Active combinatorial trials in gynecologic cancers.

Trial ID	Cancer	PARP inhibitor	Immunotherapy	Phase
NCT03101280	Ovarian + Endometrial	Rucaparib	Atezolizumab (PD-1)	I
NCT02571725	gBRCA ovarian	Olaparib	Tremelimumab (CTLA-4)	I/II
NCT02953457	•Ovarian •Fallopian tube •Peritoneal	Olaparib	Tremelimumab (CTLA-4)	I/II
NCT03572478	Recurrent Endometrial	Rucaparib	Nivolumab (PD-1)	I/II
NCT02660034	gBRCA Ovarian	BGB-290	BGB-A317 (PD-1)	I/II
NCT02657889	•Ovarian, •Fallopian tube •Peritoneal	Niraparib	Pembrolizumab (PD-1)	I/II
NCT02734004	Ovarian	Olaparib	Durvalumab (PD-L1) +/- bevacizumab	I/II
NCT02484404	•Ovarian, •Fallopian tube •Peritoneal	Olaparib	Atezolizumab (PD-L1) cediranib (VEGFR)	II
NCT03330405	Ovarian	Talazoparib	Avelumab (PD-1)	II
NCT03602859	Ovarian	Niraparib	TSR-042 (PD-1)	II
NCT03574779	Recurrent Ovarian	Niraparib	TSR-042 (PD-1)	II
NCT03955471	PLR Ovarian	Niraparib	TSR-042 (PD-1)	II
NCT03824704	•Ovarian, •Fallopian tube •Peritoneal •Serous Carcinoma	Rucaparib	Nivolumab (PD-1)
NCT03574779	Ovarian	Niraparib	TSR-042 (PD-1) + bevacizumab	II
NCT02873962	•Ovarian, •Fallopian tube •Peritoneal	Rucaparib	Nivolumab (PD-1) + bevacizumab	II
NCT03694262	•Endometrial •Carcinosarcoma	Rucaparib	Atezolizumab (PD-1) + bevacizumab	II
NCT03651206	Carcinosarcoma	Niraparib	TSR-042 (PD-1)	II/III
NCT03737643	Ovarian (Maintenance)	Olaparib	Durvalumab (PD-L1) + bevacizumab	III
NCT03642132	Ovarian	Talazoparib	Avelumab (PD-1)	III
NCT03598270	Ovarian	Niraparib	Atezolizumab (PD-L1) + carboplatin	III

gBRCA, germline BRCA mutation; PLR, platinum-resistant.

WHAT IS NEEDED:
In the table of gynecologic cancer trials, what does the abbreviation "gBRCA" stand for? You can complete this exercise without the lines.

PROVIDED INFORMATION:
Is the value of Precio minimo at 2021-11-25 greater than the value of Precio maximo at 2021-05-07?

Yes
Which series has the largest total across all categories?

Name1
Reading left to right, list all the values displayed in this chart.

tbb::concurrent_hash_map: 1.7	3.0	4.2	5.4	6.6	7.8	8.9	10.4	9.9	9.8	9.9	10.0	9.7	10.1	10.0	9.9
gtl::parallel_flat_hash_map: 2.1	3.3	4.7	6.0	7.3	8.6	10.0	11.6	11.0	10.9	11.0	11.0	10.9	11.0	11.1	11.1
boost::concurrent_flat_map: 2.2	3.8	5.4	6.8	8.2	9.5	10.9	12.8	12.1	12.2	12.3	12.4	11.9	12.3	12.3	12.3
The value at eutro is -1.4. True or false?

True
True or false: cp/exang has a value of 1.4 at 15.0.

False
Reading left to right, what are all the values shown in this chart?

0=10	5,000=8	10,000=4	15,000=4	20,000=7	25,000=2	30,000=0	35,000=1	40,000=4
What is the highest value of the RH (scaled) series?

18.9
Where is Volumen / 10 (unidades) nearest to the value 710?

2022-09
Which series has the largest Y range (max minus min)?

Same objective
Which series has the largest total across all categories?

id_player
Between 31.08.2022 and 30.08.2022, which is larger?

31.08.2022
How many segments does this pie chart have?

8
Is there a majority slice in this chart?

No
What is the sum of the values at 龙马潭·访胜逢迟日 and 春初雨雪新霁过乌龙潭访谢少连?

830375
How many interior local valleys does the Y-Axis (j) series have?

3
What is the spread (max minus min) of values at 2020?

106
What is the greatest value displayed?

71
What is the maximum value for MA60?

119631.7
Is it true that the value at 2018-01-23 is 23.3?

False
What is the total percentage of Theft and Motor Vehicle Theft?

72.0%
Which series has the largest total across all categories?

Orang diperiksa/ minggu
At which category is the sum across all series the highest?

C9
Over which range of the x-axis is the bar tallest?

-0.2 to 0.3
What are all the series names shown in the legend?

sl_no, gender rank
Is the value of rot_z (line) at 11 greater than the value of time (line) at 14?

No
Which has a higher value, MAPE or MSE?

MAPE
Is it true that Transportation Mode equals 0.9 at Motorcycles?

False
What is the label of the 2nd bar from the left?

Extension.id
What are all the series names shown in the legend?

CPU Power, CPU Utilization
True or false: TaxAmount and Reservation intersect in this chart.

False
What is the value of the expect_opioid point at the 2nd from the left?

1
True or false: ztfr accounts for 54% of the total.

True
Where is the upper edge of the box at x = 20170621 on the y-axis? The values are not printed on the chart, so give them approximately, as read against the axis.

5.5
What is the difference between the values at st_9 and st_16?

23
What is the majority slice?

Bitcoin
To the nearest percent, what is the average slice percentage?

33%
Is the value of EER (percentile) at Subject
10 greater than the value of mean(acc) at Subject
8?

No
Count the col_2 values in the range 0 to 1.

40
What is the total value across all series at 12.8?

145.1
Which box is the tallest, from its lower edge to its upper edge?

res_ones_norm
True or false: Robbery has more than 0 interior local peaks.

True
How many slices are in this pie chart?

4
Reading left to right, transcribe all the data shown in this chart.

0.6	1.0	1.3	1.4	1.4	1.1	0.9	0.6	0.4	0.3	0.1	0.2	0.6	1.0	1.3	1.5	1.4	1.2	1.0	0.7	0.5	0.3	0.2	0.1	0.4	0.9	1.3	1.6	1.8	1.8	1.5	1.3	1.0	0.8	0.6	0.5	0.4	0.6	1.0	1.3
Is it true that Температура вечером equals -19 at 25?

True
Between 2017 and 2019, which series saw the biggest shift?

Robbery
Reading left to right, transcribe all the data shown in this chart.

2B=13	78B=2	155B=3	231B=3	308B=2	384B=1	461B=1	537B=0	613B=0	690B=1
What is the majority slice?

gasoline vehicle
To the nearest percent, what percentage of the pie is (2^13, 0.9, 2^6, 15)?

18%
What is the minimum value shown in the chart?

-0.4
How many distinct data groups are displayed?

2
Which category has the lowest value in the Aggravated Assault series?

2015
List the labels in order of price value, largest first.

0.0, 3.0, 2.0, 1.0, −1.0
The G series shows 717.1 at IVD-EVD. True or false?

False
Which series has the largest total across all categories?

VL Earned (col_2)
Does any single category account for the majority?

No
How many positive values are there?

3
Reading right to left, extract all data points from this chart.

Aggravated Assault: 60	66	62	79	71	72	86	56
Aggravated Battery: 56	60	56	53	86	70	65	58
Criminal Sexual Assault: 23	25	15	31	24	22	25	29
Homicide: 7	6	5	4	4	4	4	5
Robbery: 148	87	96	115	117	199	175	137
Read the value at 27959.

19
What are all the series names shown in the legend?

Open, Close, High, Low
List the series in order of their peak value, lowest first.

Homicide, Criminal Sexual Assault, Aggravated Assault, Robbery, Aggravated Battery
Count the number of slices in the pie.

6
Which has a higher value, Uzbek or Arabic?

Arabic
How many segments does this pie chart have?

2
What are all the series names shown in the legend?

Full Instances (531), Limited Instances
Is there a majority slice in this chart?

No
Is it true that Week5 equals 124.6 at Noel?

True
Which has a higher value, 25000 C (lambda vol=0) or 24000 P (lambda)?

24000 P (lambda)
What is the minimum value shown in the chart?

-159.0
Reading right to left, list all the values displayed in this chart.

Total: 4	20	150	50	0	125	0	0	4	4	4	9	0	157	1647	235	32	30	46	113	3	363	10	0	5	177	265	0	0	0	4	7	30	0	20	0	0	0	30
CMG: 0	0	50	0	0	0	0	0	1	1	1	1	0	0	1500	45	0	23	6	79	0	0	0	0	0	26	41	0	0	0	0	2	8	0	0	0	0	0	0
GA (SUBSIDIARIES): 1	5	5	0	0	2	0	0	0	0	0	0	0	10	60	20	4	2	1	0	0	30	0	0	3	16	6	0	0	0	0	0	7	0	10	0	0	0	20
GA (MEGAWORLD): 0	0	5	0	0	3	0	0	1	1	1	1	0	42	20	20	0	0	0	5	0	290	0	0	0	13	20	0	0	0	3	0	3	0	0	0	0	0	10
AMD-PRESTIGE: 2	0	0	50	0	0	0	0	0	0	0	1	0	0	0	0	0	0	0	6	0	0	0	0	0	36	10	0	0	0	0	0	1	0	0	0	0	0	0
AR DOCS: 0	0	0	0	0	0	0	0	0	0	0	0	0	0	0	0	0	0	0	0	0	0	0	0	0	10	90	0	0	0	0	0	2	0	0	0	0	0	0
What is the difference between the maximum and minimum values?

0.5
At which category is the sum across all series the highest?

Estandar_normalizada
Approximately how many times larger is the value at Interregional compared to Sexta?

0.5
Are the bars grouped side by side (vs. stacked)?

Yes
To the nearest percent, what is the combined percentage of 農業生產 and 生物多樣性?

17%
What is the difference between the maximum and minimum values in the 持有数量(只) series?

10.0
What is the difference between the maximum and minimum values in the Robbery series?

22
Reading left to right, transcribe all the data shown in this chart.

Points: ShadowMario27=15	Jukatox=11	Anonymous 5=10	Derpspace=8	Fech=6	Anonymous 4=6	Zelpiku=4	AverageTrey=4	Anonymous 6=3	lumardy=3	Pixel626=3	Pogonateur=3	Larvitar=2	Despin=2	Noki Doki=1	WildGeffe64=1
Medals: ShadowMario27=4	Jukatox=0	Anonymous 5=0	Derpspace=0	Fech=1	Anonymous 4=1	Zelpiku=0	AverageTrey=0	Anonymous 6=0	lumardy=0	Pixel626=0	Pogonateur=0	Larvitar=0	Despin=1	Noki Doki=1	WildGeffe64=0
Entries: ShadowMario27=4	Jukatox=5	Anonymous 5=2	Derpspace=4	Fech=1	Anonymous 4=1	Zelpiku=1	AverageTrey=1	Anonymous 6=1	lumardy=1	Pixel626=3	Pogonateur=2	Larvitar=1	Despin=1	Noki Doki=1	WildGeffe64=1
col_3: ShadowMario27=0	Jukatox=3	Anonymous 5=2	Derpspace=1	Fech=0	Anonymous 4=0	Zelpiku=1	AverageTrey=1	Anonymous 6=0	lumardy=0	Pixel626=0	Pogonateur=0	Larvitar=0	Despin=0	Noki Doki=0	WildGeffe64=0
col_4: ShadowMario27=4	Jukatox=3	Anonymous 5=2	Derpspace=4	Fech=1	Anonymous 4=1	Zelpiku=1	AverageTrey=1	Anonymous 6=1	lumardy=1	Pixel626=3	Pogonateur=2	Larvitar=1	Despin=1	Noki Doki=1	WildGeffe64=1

SOLUTION:
Germline BRCA mutation.